LIST OF TASKS
1. Please copy the circular path solution word for word, everything from "As given in" down to "the circular path.".
2. Answer these questions from the circular path solution:
(a) How long does the insect take to move from one point to the diametrically opposite point?
(b) What is the radius of the circular path?
(c) What is the displacement of a half revolution in 1 min equal to?
3. Write the next part of the circular path solution, picking up after its final sentence.

DOCUMENT EXTRACT
▬▬▬

As given in question that it takes 1 min to move from one point to diametrically opposite point, that means in 1 min the insect will be completed half revolution. So, the distance covered will be equal to ‘half of the circumference’ of the circular path and displacement will be equal to the diameter of the circular path.

Thus,

$\bold{\text {Distance covered in 1 min} =\frac{\text {Circumference of one complete revolution}}{2}}$

$\text {Distance covered in 1 min} =\frac{2 \pi r}{2}=\pi r$

As the radius of the circular path is 10 cm, the distance covered in 1 min will be  

$\text {Distance}=\pi \times 10=3.14 \times 10=31.4\ \mathrm{cm}$

The displacement of half revolution in 1min will be equal to the diameter of circular path.

▬▬▬

INFORMATION PROVIDED
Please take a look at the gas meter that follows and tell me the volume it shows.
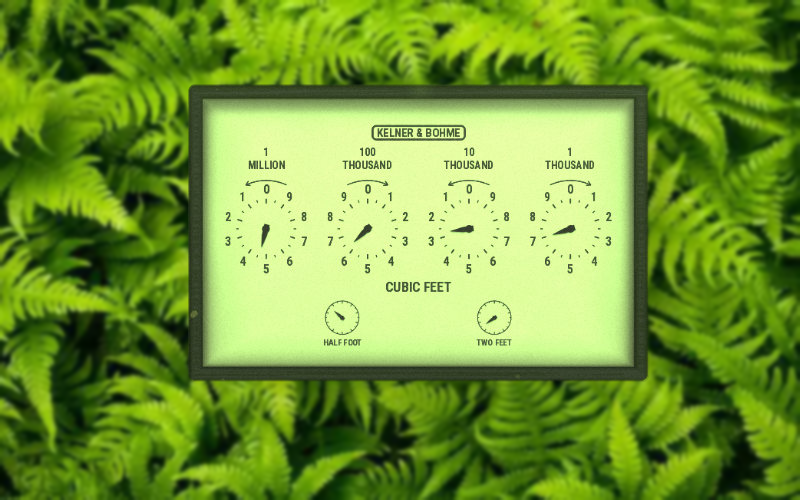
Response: 462700 ft³
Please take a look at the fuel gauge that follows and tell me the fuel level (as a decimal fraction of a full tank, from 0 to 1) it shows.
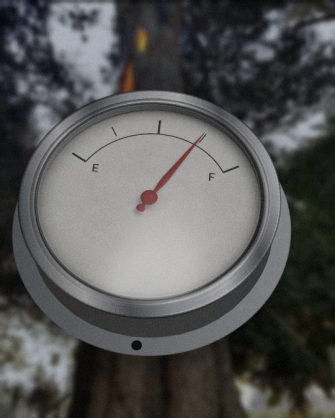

▬▬▬

ANSWERS GIVEN
1.
As given in question that it takes 1 min to move from one point to diametrically opposite point, that means in 1 min the insect will be completed half revolution. So, the distance covered will be equal to ‘half of the circumference’ of the circular path and displacement will be equal to the diameter of the circular path.

2.
(a) 1 min
(b) 10 cm
(c) The diameter of the circular path

3.
So ,

$\text {Displacement}=2 \times \text {radius of the circular path}$

$\text {Displacement}=2 \times 10=20\ \mathrm{cm}$

The average speed is defined as the ratio of distance with time

$\text {Average speed}=\frac{\text { Distance }}{\text {Time}}=\frac{31.4 \mathrm{cm}}{1 \mathrm{min}}$

$\text {Average speed}=\frac{\frac{31.4}{100} m}{60 s}=\frac{31.4}{6000}=0.0052\ \mathrm{m} / \mathrm{s}$

The average velocity is defined as the ‘rate of change’ of displacement with respect to time.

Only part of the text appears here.